Portsmouth breaks ground on $3M skatepark. Facility expected to open this fall.

PORTSMOUTH — The multi-year effort to bring a skateboard park to the Port City has officially reached the construction stage.

Past and present Portsmouth leaders, joined by residents at the front line of the skatepark push, took to the city “stump dump” off Route 33 on Thursday afternoon for a ceremonial groundbreaking at the site.

Holding blue ribbon-adorned shovels, Mayor Deaglan McEachern, Assistant Mayor Joanna Kelley, City Councilor Rich Blalock, former City Council member Esther Kennedy, who shepherded the movement to bring the new skatepark to Portsmouth, along with Skateboard park Blue Ribbon Committee co-chairs Amy-Mae Court and Dave Cosgrove, broke ground at the site.

Portsmouth leaders gather for a groundbreaking ceremony at the "stump dump" site off Route 33, where the city's new skateboard park will be built, on Thursday, May 25, 2023. Left to right: Blake Martin (Weston & Sampson), Councilor Rich Blalock, Mayor McEachern, Amy-May Court and Dave Cosgrove (Skateboard Park Committee co-chairs), Asst.
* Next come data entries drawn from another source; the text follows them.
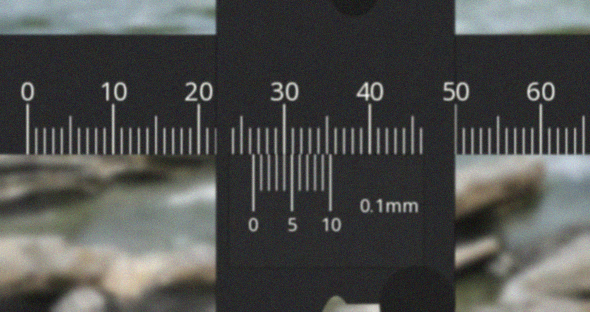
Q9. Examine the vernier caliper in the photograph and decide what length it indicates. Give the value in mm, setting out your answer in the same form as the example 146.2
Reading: 26.4
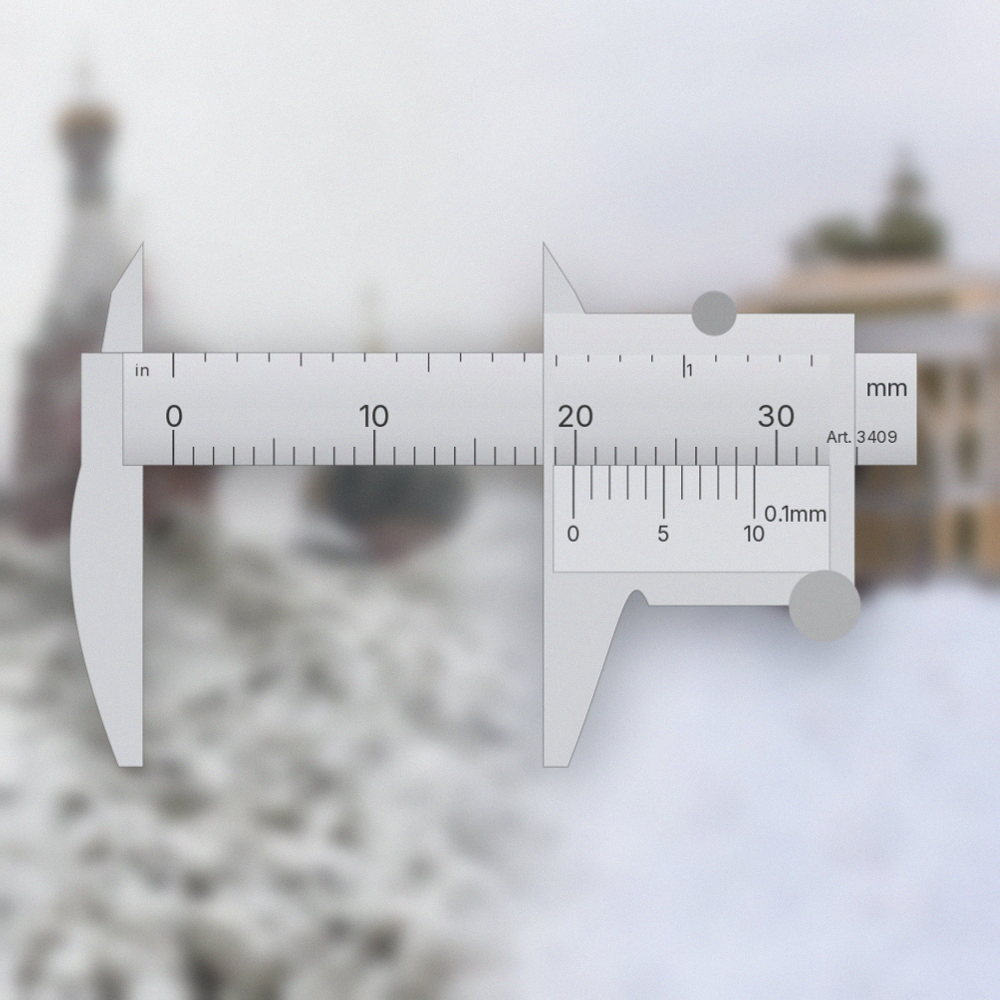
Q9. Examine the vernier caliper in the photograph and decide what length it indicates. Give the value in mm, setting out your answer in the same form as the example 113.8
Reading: 19.9
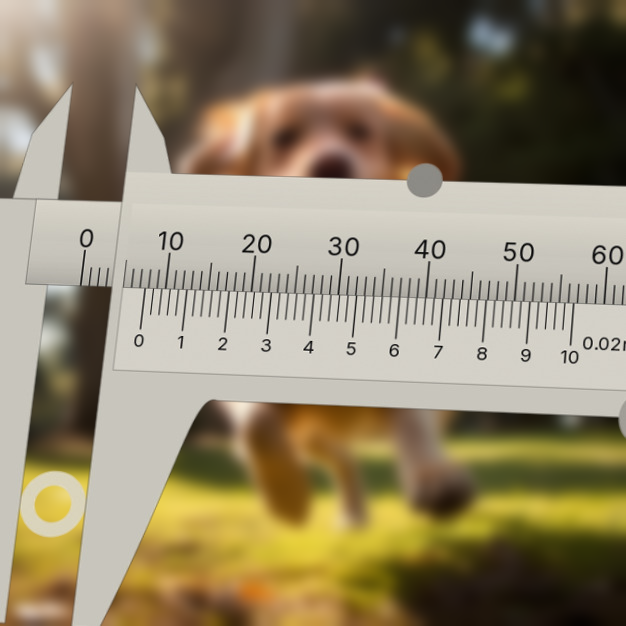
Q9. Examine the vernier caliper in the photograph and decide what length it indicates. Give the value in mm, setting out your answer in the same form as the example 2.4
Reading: 7.6
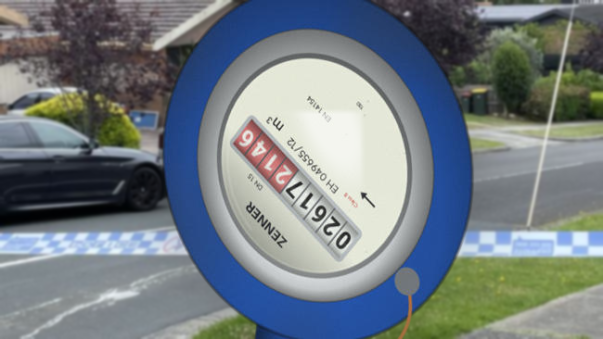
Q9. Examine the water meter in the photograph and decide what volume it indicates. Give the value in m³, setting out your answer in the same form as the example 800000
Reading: 2617.2146
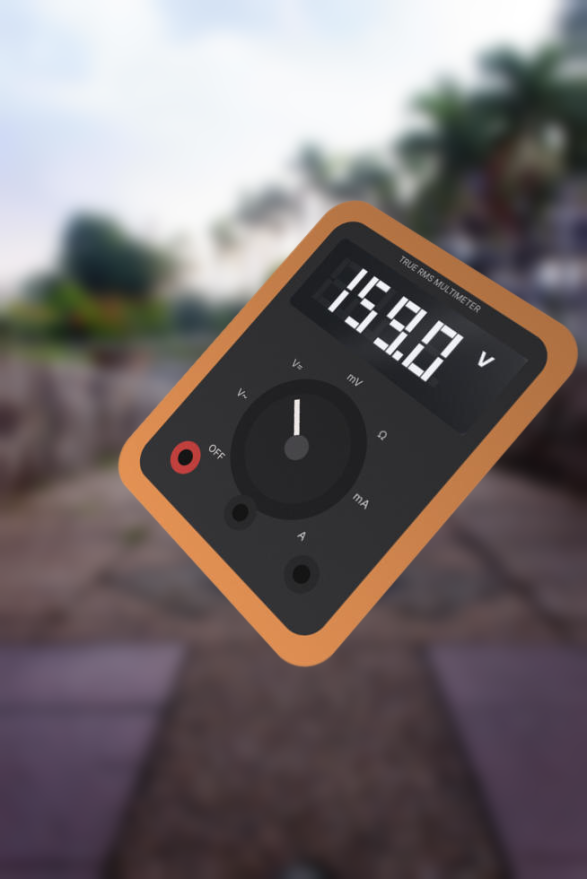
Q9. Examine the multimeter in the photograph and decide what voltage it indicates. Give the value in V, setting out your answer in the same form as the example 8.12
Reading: 159.0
Mayor Joanna Kelley, Christine Sproviero (DPW Project Manager), Peter Rice (DPW Director), David Quirk (Quirk Construction), Todd Henley (Rec. Dept. Director), Esther Kennedy.

Joining the group of roughly 50 attendees were current City Councilors Andrew Bagley, Kate Cook, Beth Moreau and John Tabor, former Mayor Rick Becksted and previous Councilor Petra Huda, City Manager Karen Conard, recreation director Todd Henley, Portsmouth Department of Public Works director Peter Rice and project manager Christine Sproviero, among others.

Youth skateboarders, with support from Kennedy and other Portsmouth residents, first began their plea for a new skatepark in 2021 during the prior council administration. Skateboarders called for renovations to be made to the skatepark at the Greenleaf Recreation Center - which were completed by the city in a few months’ time - in addition to seeking an entirely new facility elsewhere in Portsmouth.

With the help of the volunteer skateboard park committee, the city opted to locate the new 20,000-square-foot skatepark off Route 33, an area that had been used by the city as a staging area for other projects. The “stump dump” site will undergo a phased overhaul that will eventually see walking paths, a playground, additional parking, lighting and field upgrades.

The entire skateboard park project, along with lighting for the facility, will cost the city close to $3 million. Quirk Construction, a Georgetown, Massachusetts company, has been awarded the bid to complete the project.

The city expects the Skateboard Park to initially open for use this coming fall, though additional work on the site will be needed next spring.